With regard to CSE education, the group believes that the educational focus in the US is sometimes too broad, and traditionally the European focus has been too narrow. Something in the middle seems to required. Students need to know more than just how to use a code. They have no basis for judging the quality of the results produced by the code. Students do not know about the method they are using, and are ill-equipped to write their own codes. They do not know the limitations of the codes they are using. The application scientist needs to understand the simulation methods and the theory, and be capable of modifying or extending a code. At the same time, many of the codes are poorly written and not well documented. Students need to know the science, the algorithms and theory, and programming and software development techniques.

During this visit we also found out about an expanded mission of CECAM++ (see related CECAM trip report) from Andreoni, who represents Switzerland in the CECAM organization. Our IBM hosts argued that coordination is needed to solve the big problems facing science and engineering, and that the focus of the community should not be to simply produce publications. CECAM has for several decades provided important education and training opportunities in modeling and simulation. A new incarnation of CECAM will return to its initial mission as a coordinating body within the European community. Funds are provided by currently 10 countries - roughly a million Euros per country per year. The dominant community of CECAM has been molecular dynamics, but it will broaden to include computational engineering and applied mathematics. An analogy with KITP was mentioned.

CONCLUSIONS

The big story here is the influence of important applications on computer architecture, and the direct collaboration between these two groups. This group has also been very successful in collaborating both internally, and with outside industries. They derive a significant fraction of their funding from projects with outside industries. Their success rests on a foundation of credibility, and a well-developed area of expertise. They are slated for considerable growth in the near future. The bottleneck to that growth is the availability of properly educated people who will meet their needs.

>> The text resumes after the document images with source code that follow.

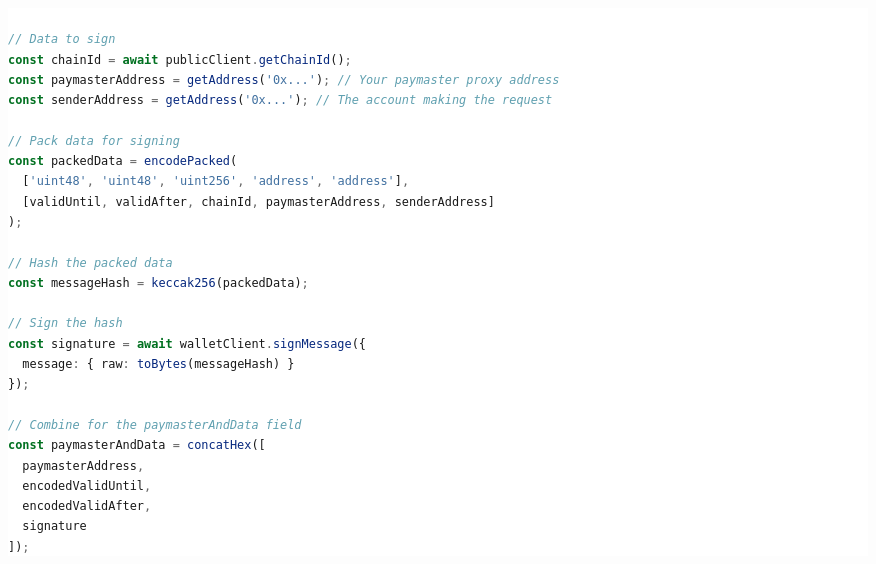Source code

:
 ```typescript

// Data to sign
const chainId = await publicClient.getChainId();
const paymasterAddress = getAddress('0x...'); // Your paymaster proxy address
const senderAddress = getAddress('0x...'); // The account making the request

// Pack data for signing
const packedData = encodePacked(
  ['uint48', 'uint48', 'uint256', 'address', 'address'],
  [validUntil, validAfter, chainId, paymasterAddress, senderAddress]
);

// Hash the packed data
const messageHash = keccak256(packedData);

// Sign the hash
const signature = await walletClient.signMessage({
  message: { raw: toBytes(messageHash) }
});

// Combine for the paymasterAndData field
const paymasterAndData = concatHex([
  paymasterAddress,
  encodedValidUntil,
  encodedValidAfter,
  signature
]);
```
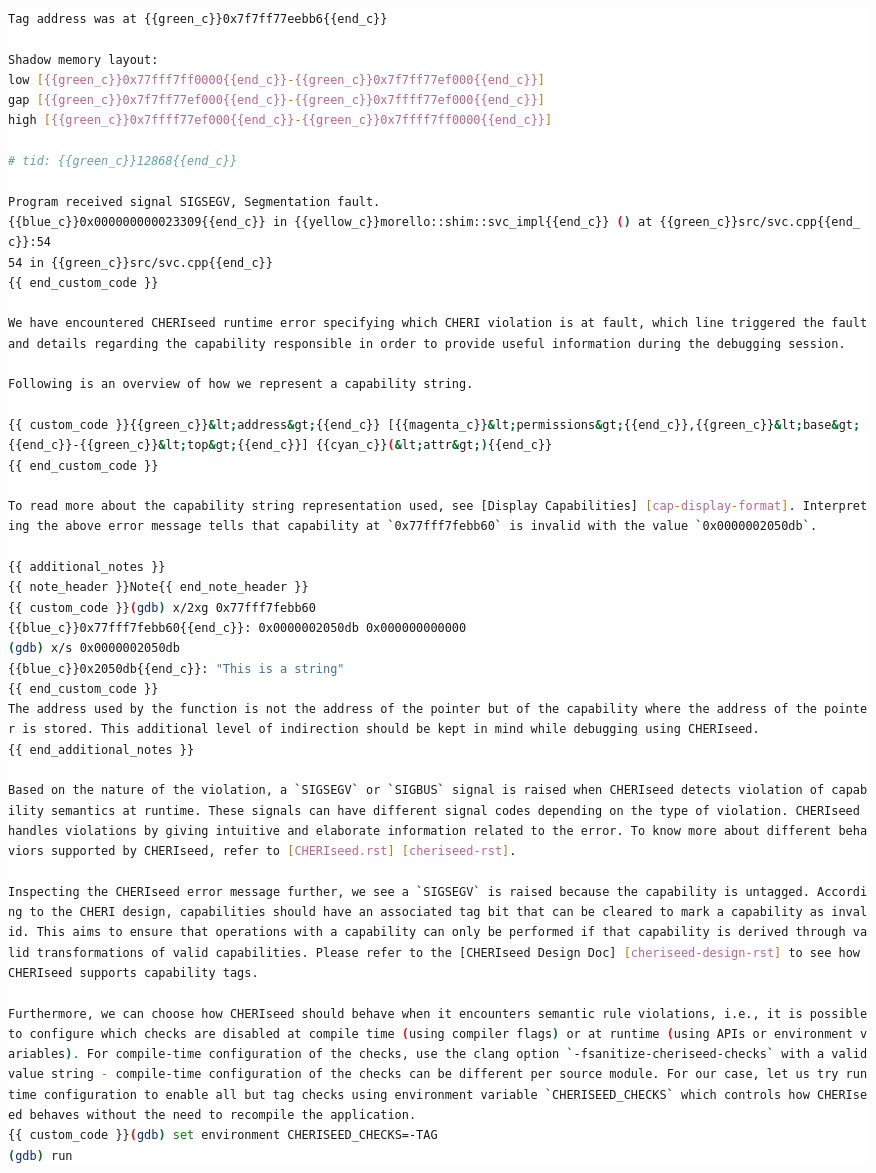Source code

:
 ```sh $> ${CC} \ --target=${TARGET_TRIPLE} \ -rtlib=compiler-rt \ --sysroot="${
Tag address was at {{green_c}}0x7f7ff77eebb6{{end_c}}

Shadow memory layout:
low [{{green_c}}0x77fff7ff0000{{end_c}}-{{green_c}}0x7f7ff77ef000{{end_c}}]
gap [{{green_c}}0x7f7ff77ef000{{end_c}}-{{green_c}}0x7ffff77ef000{{end_c}}]
high [{{green_c}}0x7ffff77ef000{{end_c}}-{{green_c}}0x7ffff7ff0000{{end_c}}]

# tid: {{green_c}}12868{{end_c}}

Program received signal SIGSEGV, Segmentation fault.
{{blue_c}}0x000000000023309{{end_c}} in {{yellow_c}}morello::shim::svc_impl{{end_c}} () at {{green_c}}src/svc.cpp{{end_c}}:54
54 in {{green_c}}src/svc.cpp{{end_c}}
{{ end_custom_code }}

We have encountered CHERIseed runtime error specifying which CHERI violation is at fault, which line triggered the fault and details regarding the capability responsible in order to provide useful information during the debugging session.

Following is an overview of how we represent a capability string.

{{ custom_code }}{{green_c}}&lt;address&gt;{{end_c}} [{{magenta_c}}&lt;permissions&gt;{{end_c}},{{green_c}}&lt;base&gt;{{end_c}}-{{green_c}}&lt;top&gt;{{end_c}}] {{cyan_c}}(&lt;attr&gt;){{end_c}}
{{ end_custom_code }}

To read more about the capability string representation used, see [Display Capabilities] [cap-display-format]. Interpreting the above error message tells that capability at `0x77fff7febb60` is invalid with the value `0x0000002050db`.

{{ additional_notes }}
{{ note_header }}Note{{ end_note_header }}
{{ custom_code }}(gdb) x/2xg 0x77fff7febb60
{{blue_c}}0x77fff7febb60{{end_c}}: 0x0000002050db 0x000000000000
(gdb) x/s 0x0000002050db
{{blue_c}}0x2050db{{end_c}}: "This is a string"
{{ end_custom_code }}
The address used by the function is not the address of the pointer but of the capability where the address of the pointer is stored. This additional level of indirection should be kept in mind while debugging using CHERIseed.
{{ end_additional_notes }}

Based on the nature of the violation, a `SIGSEGV` or `SIGBUS` signal is raised when CHERIseed detects violation of capability semantics at runtime. These signals can have different signal codes depending on the type of violation. CHERIseed handles violations by giving intuitive and elaborate information related to the error. To know more about different behaviors supported by CHERIseed, refer to [CHERIseed.rst] [cheriseed-rst].

Inspecting the CHERIseed error message further, we see a `SIGSEGV` is raised because the capability is untagged. According to the CHERI design, capabilities should have an associated tag bit that can be cleared to mark a capability as invalid. This aims to ensure that operations with a capability can only be performed if that capability is derived through valid transformations of valid capabilities. Please refer to the [CHERIseed Design Doc] [cheriseed-design-rst] to see how CHERIseed supports capability tags.

Furthermore, we can choose how CHERIseed should behave when it encounters semantic rule violations, i.e., it is possible to configure which checks are disabled at compile time (using compiler flags) or at runtime (using APIs or environment variables). For compile-time configuration of the checks, use the clang option `-fsanitize-cheriseed-checks` with a valid value string - compile-time configuration of the checks can be different per source module. For our case, let us try runtime configuration to enable all but tag checks using environment variable `CHERISEED_CHECKS` which controls how CHERIseed behaves without the need to recompile the application.
{{ custom_code }}(gdb) set environment CHERISEED_CHECKS=-TAG
(gdb) run
```

[^ref1]: University of Cambridge, Computer Laboratory, 2014, Capability Hardware Enhanced RISC Instructions: CHERI Instruction-set architecture, Abstract, viewed October 2022 <https://www.cl.cam.ac.uk/techreports/UCAM-CL-TR-850.pdf>
[^ref2]: University of Cambridge, Computer Laboratory, 2020, Capability Hardware Enhanced RISC Instructions: CHERI Instruction-Set Architecture (Version 8), Chapter 2.4.5 “Source-Code and Binary Compatibility” viewed June 2021 <https://www.cl.cam.ac.uk/techreports/UCAM-CL-TR-951.pdf>
[^ref3]: University of Cambridge, Computer Laboratory, 2020, CHERI C/C++ Programming Guide, Section 2.1, viewed June 2021 <https://www.cl.cam.ac.uk/techreports/UCAM-CL-TR-947.pdf>
[morello-page]: /resources/how-morello-prevents-buffer-overreads-on-example-of-libjpeg-turbo-cve-2018-19664/
[pro-guide]: https://www.cl.cam.ac.uk/techreports/UCAM-CL-TR-947.pdf
[cheriseed-rst]: https://git.morello-project.org/morello/llvm-project/-/blob/cheriseed/clang/docs/CHERIseed.rst
[cheriseed-design-rst]: https://git.morello-project.org/morello/llvm-project/-/blob/cheriseed/clang/docs/CHERIseedDesign.rst
[cap-display-format]: https://github.com/CTSRD-CHERI/cheri-c-programming/wiki/Displaying-Capabilities#simplified-format
[file-ticket]: https://git.morello-project.org/morello/llvm-project/-/issues/new?issue&issue[title]=CHERIseed:%20%3Csummary%3E&issue[description]=%3Cdetails%3E
[source-link]: https://git.morello-project.org/morello/android/vendor/arm/morello-examples/-/raw/491db32a6a29fdc33144a2baeb82850094ee9866/cheriseed/001-blogpost/string/string.c
[diff-link]: https://git.morello-project.org/morello/android/vendor/arm/morello-examples/-/commit/146adba8e351c47069763286dd2d99e3931b64b6.diff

Prof. Adrian Sutton, Dept. of Materials, Dept. of Physics

Dr. Peter Haynes, Dept. of Materials, Dept. of Physics

Dr. Nicholas Harrison, Dept. of Chemistry

Dr. Patricia Hunt, Dept. of Chemistry

Dr. Andrew Horsfield, Dept. of Materials

Dr. Arash Mostofi, Dept. of Materials, Dept. of Physics

Dr. Paul Tangney, Dept. of Materials, Dept. of Physics

Prof. Robin Grimes, Dept. of Materials

Imperial College has a very strong tradition in materials science research, through the Department of Materials (in Engineering), the Department of Physics, and to a lesser extent, the Department of Chemistry. The Chair of Materials Theory and Simulation is held by Professor Mike Finnis, who has joint appointments in Materials and Physics. A recent significant development for materials modeling and simulation community at Imperial, and indeed in London generally is the establishment of the Thomas Young Centre (TYC), which is an umbrella organization for London-based activities in this area.